The data, organised in $K$ columns, is expanded to the $N=rK$, where $r=2,3,\ldots$ , columns.
A number of columns in the expanded data can be corrupted.
Here we consider each column as a segment in some sort of “flash memory” device. For now we assume only that the data can not be “read” from a damaged (or “corrupted”) segment.
The data is available recoverable if at least $K+1$ (of any) columns are uncorrupted.
A node samples uniformly (without replacement) $S$ columns from $N$.

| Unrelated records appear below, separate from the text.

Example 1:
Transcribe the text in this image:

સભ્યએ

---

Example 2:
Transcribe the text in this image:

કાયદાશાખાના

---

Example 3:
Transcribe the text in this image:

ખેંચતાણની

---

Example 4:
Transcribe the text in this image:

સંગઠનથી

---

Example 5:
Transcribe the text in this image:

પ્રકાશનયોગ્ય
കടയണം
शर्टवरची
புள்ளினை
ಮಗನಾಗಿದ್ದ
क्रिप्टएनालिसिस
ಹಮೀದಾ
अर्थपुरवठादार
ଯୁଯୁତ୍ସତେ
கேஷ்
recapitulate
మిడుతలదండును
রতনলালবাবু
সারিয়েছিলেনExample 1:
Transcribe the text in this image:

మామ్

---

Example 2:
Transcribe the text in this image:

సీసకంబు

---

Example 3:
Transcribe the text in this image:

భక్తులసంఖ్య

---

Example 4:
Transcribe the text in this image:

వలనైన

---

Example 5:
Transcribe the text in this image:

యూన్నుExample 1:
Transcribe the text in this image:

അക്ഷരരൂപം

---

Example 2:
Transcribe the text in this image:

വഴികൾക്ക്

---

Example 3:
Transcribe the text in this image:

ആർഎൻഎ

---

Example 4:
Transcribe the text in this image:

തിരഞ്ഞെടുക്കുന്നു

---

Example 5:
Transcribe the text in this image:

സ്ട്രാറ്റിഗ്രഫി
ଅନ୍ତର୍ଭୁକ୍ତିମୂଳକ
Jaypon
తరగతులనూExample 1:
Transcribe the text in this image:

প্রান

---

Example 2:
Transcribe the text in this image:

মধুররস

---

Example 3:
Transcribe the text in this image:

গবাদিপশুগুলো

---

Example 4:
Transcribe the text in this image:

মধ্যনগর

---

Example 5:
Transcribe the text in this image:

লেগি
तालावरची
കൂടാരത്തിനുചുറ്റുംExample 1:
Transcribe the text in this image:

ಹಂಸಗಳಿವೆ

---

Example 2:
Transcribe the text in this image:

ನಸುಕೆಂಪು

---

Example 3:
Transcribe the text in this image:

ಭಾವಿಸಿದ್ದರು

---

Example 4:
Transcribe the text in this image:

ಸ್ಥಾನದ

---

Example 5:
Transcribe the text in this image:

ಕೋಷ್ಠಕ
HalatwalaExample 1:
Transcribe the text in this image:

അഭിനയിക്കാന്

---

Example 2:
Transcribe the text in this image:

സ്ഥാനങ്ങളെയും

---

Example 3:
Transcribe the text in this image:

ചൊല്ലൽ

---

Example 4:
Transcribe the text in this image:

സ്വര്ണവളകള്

The encoded data is stored in $rK$ columns (represented by rectangles) and can be retrieved from any $K+1$ uncorrupted columns (blue rectangles ), i.e. at most $K(r-1)-1$ can be corrupted (red rectangles).

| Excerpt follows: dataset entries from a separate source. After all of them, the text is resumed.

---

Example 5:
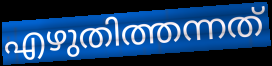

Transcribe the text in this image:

എഴുതിത്തന്നത്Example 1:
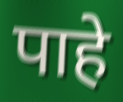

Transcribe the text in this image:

पाहे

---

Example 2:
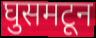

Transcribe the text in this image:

घुसमटून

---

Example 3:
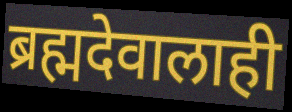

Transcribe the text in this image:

ब्रह्मदेवालाही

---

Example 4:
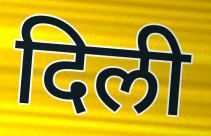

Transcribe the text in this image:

दिली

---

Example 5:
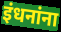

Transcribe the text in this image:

इंधनांना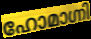
ഹോമാഗ്നിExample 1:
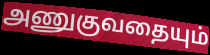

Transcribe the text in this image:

அணுகுவதையும்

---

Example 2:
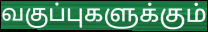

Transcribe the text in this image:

வகுப்புகளுக்கும்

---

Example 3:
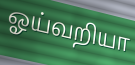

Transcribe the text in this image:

ஓய்வறியா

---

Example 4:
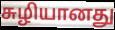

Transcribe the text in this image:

சுழியானது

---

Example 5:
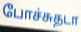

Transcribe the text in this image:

போச்சுதடா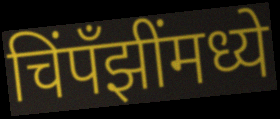
चिंपँझींमध्ये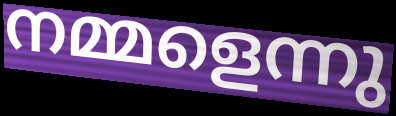
നമ്മളെന്നു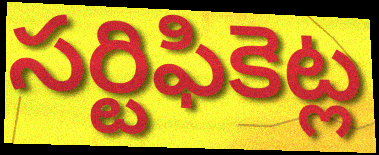
సర్టిఫికెట్ల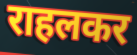
राहलकर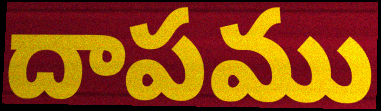
దాపముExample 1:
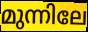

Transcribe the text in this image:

മുന്നിലേ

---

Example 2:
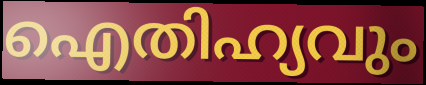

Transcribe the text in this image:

ഐതിഹ്യവും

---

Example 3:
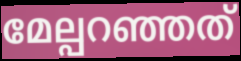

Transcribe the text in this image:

മേല്പറഞ്ഞത്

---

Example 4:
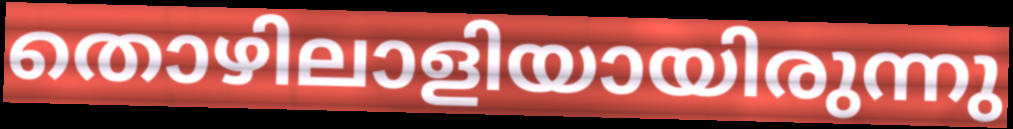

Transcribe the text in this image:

The encoded data is stored in $rK$ columns (represented by rectangles) and can be retrieved from any $K+1$ uncorrupted columns (blue rectangles ), i.e. at most $K(r-1)-1$ can be corrupted (red rectangles).

Statistical testing

Setting

The population size is $N = rK$.
The number of uncorrupted columns in the population is $N_U$.
The number of corrupted columns in the population is $N_C=N - N_U$.
A sample of size $S$ is drawn randomly (without replacement**)** from the population.

Observed counts

$\hat{n}_U$ is number of uncorrupted columns in the sample.
$\hat{n}_C = S - \hat{n}_U$ is the number of corrupted columns in the sample.